··· DATASET
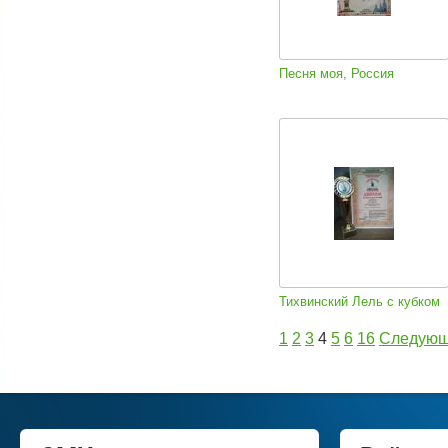
Песня моя, Россия
Тихвинский Лель с кубком
1
2
3
4
5
6
16
Следую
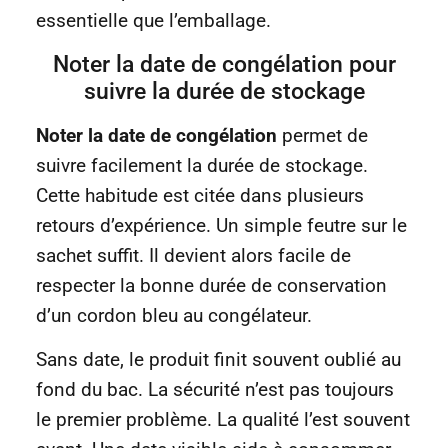
essentielle que l’emballage.
Noter la date de congélation pour
suivre la durée de stockage
Noter la date de congélation
permet de
suivre facilement la durée de stockage.
Cette habitude est citée dans plusieurs
retours d’expérience. Un simple feutre sur le
sachet suffit. Il devient alors facile de
respecter la bonne durée de conservation
d’un cordon bleu au congélateur.
Sans date, le produit finit souvent oublié au
fond du bac. La sécurité n’est pas toujours
le premier problème. La qualité l’est souvent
······
** AIM OF THE TASK **
Could you set down exactly the lines from the one containing "suivre facilement la durée de stockage." through the last line of the records above, both included?

** TASK RESULT **
suivre facilement la durée de stockage.
Cette habitude est citée dans plusieurs
retours d’expérience. Un simple feutre sur le
sachet suffit. Il devient alors facile de
respecter la bonne durée de conservation
d’un cordon bleu au congélateur.
Sans date, le produit finit souvent oublié au
fond du bac. La sécurité n’est pas toujours
le premier problème. La qualité l’est souvent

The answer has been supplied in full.